Since its launch in 2004, aviation leasing company LCI has undertaken transactions with a total value of more than US$8 billion. In December 2021, it announced its acquisition of Nova Capital Aviation (Ireland), the twin engine helicopter and fixed-wing leasing division of Nova Capital Group.
The acquisition increased the size of LCI’s fleet by 40% to more than 140 twin-engine aircraft valued at half a billion dollars, and CEO Jaspal Jandu notes that it reflects the current trend towards industry consolidations and cements LCI’s long-term commitment to growth.
“LCI has strategically developed a diversified customer base to position the company as a preferred lessor for the end markets focused on mission-critical EMS, SAR, offshore wind and utility operations,” he explains. “The acquisition accelerates that strategy by driving a wider diversification that take the proportion of our fleet deployed in mission-critical to more than 80%.”
LCI has its own propriety digital lease management system that can be accessed 24/7 on any device and has created digital twins of all the aircraft, providing back-to-birth records in real time.

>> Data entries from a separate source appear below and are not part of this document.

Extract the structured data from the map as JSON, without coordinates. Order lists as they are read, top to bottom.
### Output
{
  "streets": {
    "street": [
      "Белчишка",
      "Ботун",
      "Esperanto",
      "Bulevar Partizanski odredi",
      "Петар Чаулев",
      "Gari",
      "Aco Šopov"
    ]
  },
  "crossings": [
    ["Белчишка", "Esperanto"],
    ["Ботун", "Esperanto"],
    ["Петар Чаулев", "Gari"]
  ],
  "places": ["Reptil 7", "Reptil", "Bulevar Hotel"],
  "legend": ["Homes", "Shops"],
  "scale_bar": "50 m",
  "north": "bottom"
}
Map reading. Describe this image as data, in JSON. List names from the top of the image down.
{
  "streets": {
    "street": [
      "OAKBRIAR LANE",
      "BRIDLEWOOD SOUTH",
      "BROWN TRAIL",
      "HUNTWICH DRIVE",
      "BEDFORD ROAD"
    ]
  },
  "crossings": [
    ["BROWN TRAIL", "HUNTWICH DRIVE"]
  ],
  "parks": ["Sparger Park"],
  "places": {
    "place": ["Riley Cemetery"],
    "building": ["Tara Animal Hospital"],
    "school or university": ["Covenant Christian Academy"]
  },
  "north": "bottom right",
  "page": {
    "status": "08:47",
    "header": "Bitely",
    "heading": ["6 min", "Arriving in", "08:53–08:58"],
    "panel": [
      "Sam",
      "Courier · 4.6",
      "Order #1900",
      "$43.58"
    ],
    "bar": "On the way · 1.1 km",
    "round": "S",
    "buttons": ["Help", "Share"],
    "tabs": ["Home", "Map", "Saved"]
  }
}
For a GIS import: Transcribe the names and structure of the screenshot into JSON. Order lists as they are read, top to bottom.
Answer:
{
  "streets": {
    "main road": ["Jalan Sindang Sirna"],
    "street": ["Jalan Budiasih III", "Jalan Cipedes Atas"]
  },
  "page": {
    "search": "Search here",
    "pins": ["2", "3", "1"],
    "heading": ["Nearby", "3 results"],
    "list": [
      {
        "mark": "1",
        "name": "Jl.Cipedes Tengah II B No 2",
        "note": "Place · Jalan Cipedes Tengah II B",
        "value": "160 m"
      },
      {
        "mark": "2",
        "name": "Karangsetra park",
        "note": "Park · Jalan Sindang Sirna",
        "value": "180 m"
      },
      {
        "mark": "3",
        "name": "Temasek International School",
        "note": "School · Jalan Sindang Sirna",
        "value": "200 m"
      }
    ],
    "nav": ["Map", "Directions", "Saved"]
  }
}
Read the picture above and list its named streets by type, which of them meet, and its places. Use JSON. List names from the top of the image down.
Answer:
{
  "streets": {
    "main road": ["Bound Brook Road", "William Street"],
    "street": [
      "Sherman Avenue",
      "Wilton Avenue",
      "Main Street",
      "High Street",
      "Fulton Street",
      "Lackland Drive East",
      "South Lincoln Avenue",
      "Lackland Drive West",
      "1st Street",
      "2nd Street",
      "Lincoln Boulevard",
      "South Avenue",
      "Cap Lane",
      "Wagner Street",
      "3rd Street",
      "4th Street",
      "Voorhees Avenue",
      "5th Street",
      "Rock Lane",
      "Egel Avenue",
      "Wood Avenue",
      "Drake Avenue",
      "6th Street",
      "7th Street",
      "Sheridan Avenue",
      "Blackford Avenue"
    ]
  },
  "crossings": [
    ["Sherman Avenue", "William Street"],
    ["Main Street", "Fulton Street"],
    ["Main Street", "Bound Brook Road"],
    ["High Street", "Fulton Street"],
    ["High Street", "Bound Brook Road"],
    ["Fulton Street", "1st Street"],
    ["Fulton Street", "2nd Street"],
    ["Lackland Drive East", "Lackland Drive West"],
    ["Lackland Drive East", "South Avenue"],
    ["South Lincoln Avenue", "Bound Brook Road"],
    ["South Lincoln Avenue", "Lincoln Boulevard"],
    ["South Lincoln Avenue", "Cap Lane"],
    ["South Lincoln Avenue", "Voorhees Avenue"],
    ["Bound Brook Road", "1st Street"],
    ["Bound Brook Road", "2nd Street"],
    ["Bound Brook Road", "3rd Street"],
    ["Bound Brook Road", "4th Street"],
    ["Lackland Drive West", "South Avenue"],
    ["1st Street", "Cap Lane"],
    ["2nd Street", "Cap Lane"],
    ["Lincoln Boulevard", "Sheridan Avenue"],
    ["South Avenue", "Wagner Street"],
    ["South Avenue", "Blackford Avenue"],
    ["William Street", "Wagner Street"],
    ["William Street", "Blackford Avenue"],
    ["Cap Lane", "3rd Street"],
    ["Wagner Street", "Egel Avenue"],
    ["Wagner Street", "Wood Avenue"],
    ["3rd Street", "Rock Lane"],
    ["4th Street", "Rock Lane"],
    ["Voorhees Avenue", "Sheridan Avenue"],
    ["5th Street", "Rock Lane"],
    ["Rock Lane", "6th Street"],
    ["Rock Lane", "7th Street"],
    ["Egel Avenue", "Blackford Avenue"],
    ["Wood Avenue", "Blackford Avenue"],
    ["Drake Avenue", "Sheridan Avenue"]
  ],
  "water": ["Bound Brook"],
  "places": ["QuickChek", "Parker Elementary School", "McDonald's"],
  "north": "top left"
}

Jandu reveals that LCI has ambitious growth plans for the next five years and says that growth will come from the mission-critical sectors it is already building its business around. “We anticipate continued strong demand from mature EMS markets such as Australia, New Zealand, Japan and Europe, as well as growing demand from emerging EMS markets including Malaysia, China and Latin America.
“In addition, there is an increasing requirement for oil companies to have a proven SAR capability to support their offshore operations, while other potential areas of public services growth include policing, firefighting and maritime nations seeking to survey national waters,” he notes.